§ Before-and-after page screenshots
* * * * * * * * *

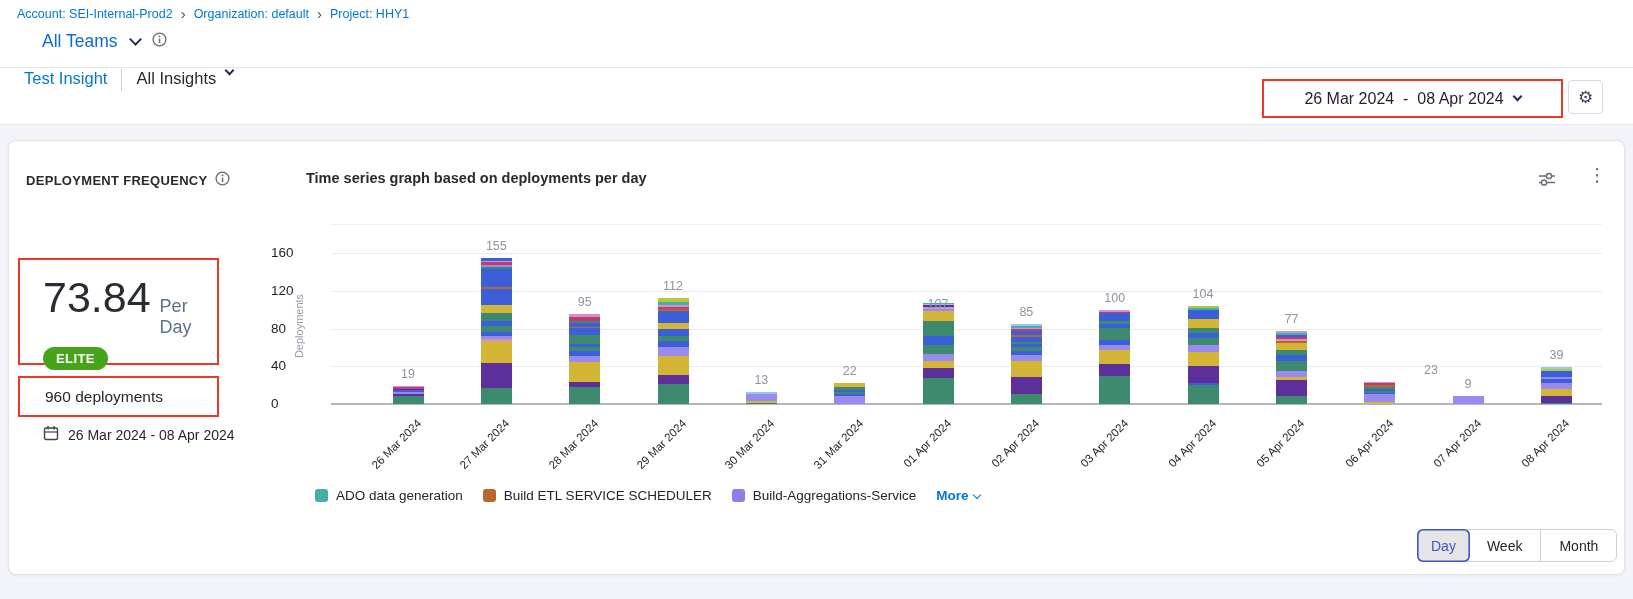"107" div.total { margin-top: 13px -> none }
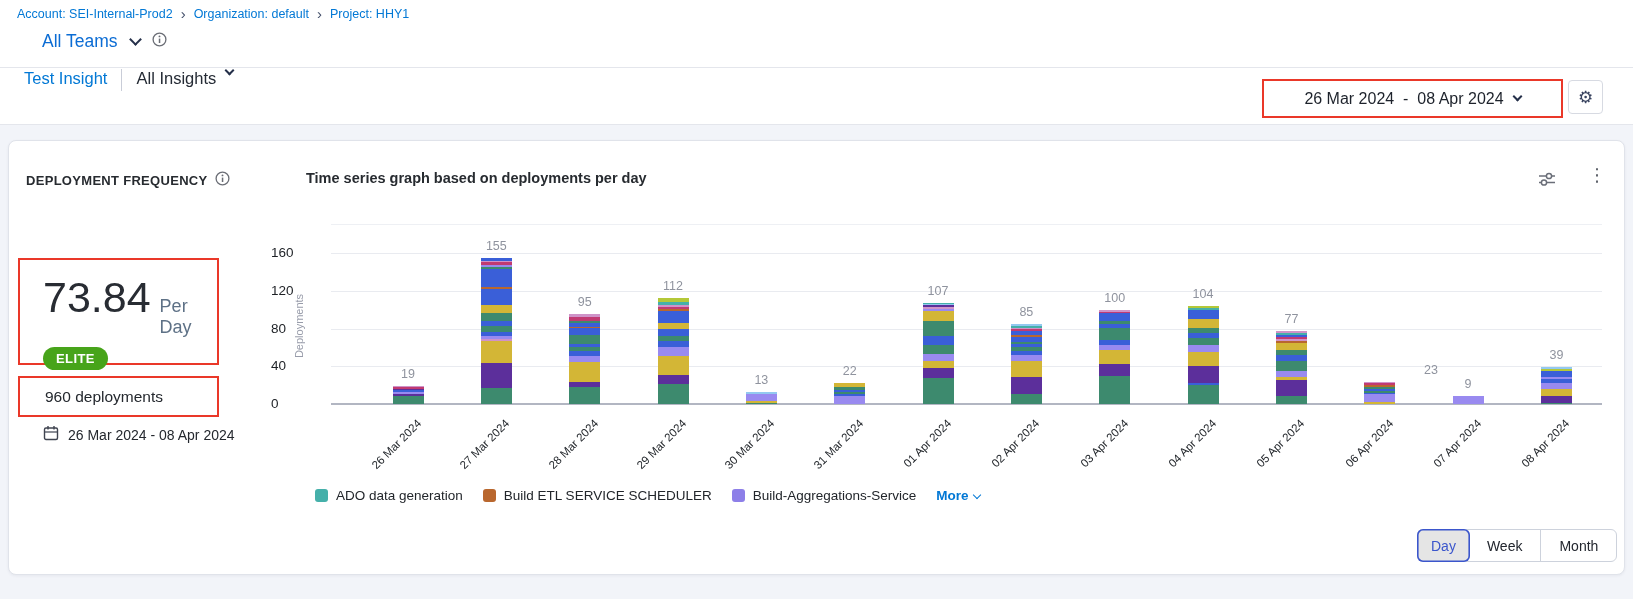"More" .lg-more { font-weight: bold -> none }
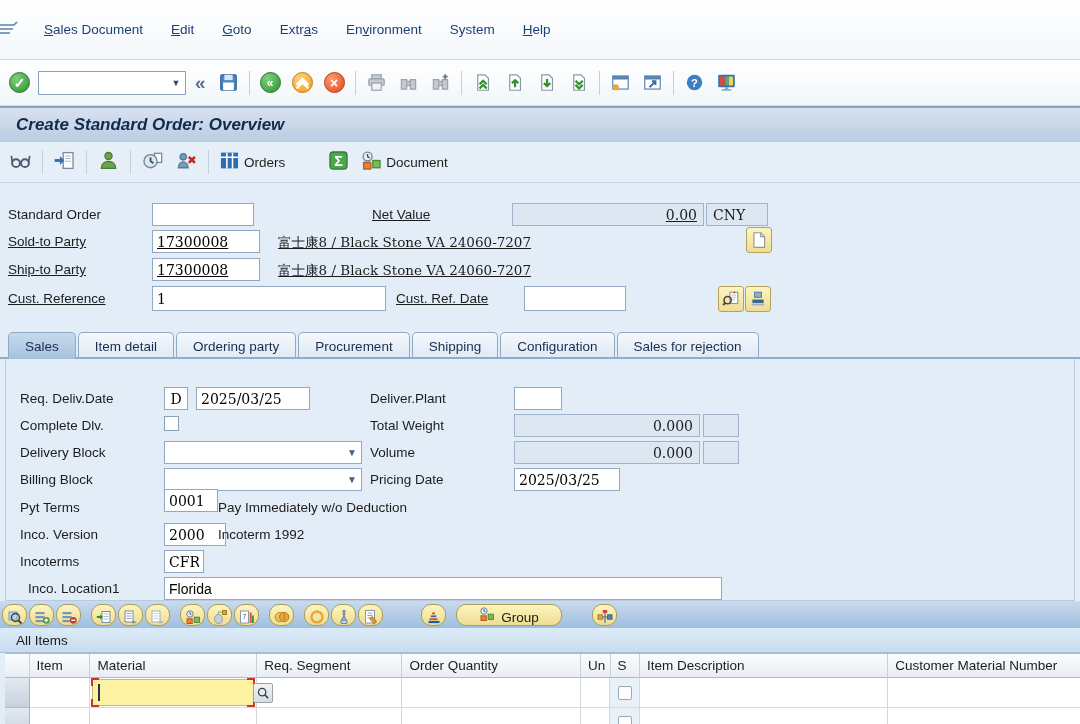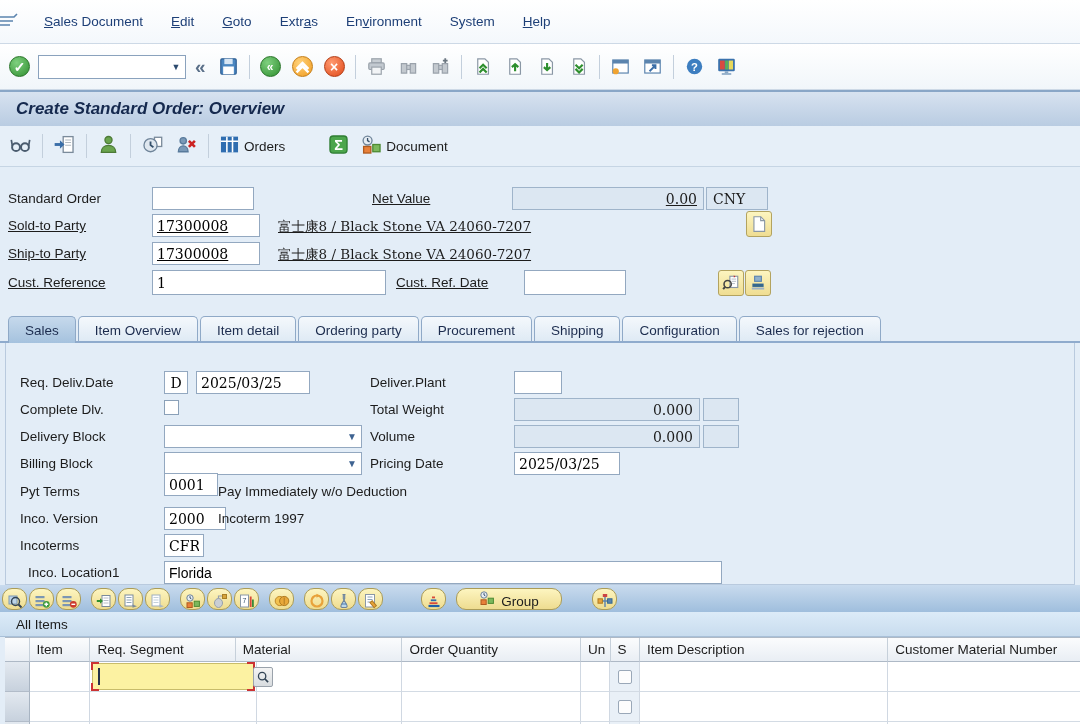"Sales Document" .menubar { height: 44px -> 60px }
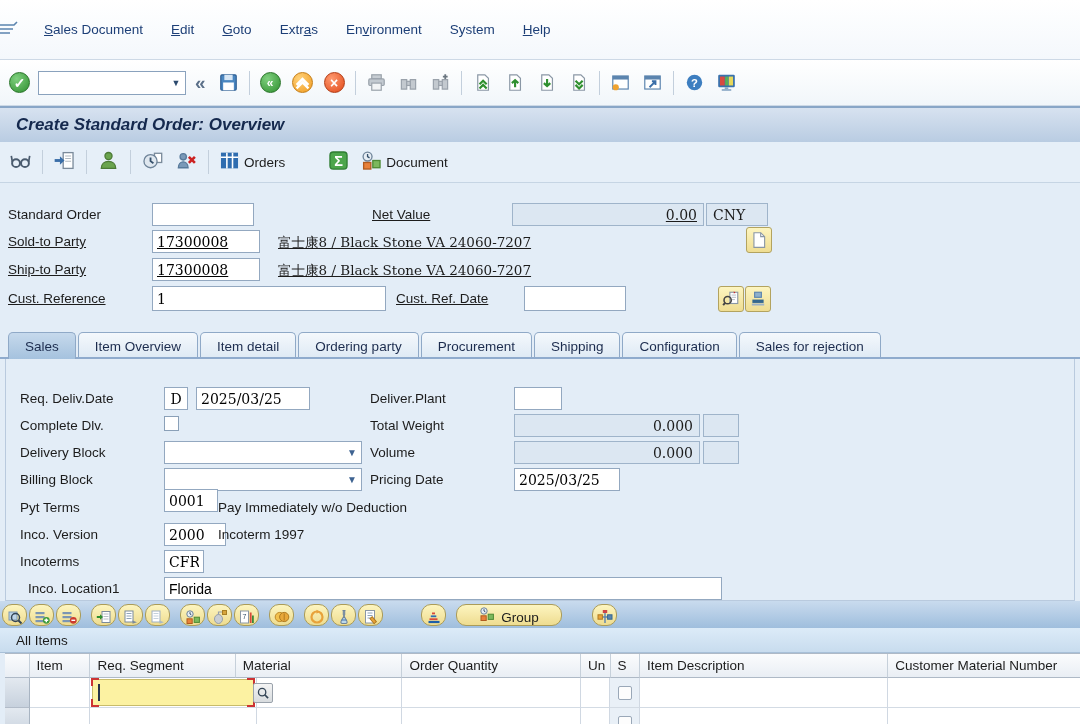"Item Overview" div.tab { html: <div>Item Overview</div> -> none }
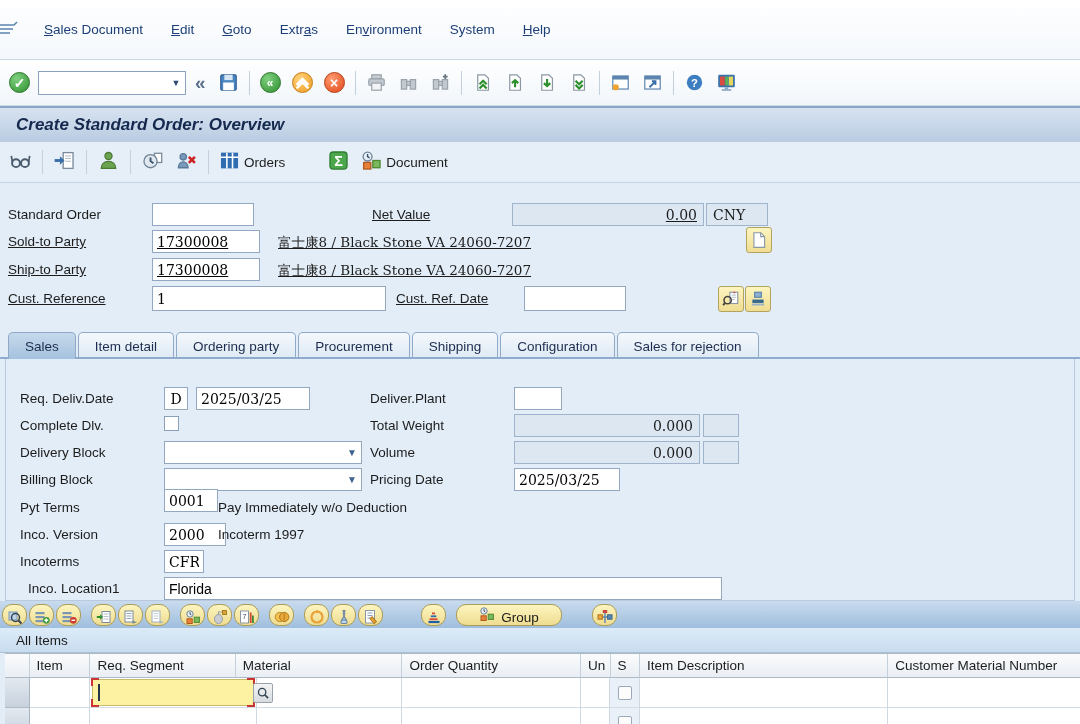"Incoterm 1997" span.lbl { text: 1997 -> 1992 }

* * * * * * * * *

§ ASSIGNED TASK
Extract all the entries word for word; omit any pictures.

§ EXERCISE SOLUTION
"107" div.total { margin-top: 13px -> none }
"More" .lg-more { font-weight: bold -> none }
"Sales Document" .menubar { height: 44px -> 60px }
"Item Overview" div.tab { html: <div>Item Overview</div> -> none }
"Incoterm 1997" span.lbl { text: 1997 -> 1992 }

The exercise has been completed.